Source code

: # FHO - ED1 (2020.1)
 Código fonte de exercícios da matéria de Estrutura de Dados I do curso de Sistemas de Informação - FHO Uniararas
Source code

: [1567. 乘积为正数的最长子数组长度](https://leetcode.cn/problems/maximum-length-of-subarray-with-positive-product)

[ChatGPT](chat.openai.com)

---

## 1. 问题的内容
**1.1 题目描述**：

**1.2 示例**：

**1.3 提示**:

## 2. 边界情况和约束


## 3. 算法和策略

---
--*--
→ **Task goal**: Take the records above and write each one out again exactly.

→ **Exercise result**:
Source code

: # FHO - ED1 (2020.1)
 Código fonte de exercícios da matéria de Estrutura de Dados I do curso de Sistemas de Informação - FHO Uniararas
Source code

: [1567. 乘积为正数的最长子数组长度](https://leetcode.cn/problems/maximum-length-of-subarray-with-positive-product)

[ChatGPT](chat.openai.com)

---

## 1. 问题的内容
**1.1 题目描述**：

**1.2 示例**：

**1.3 提示**:

## 2. 边界情况和约束


## 3. 算法和策略

---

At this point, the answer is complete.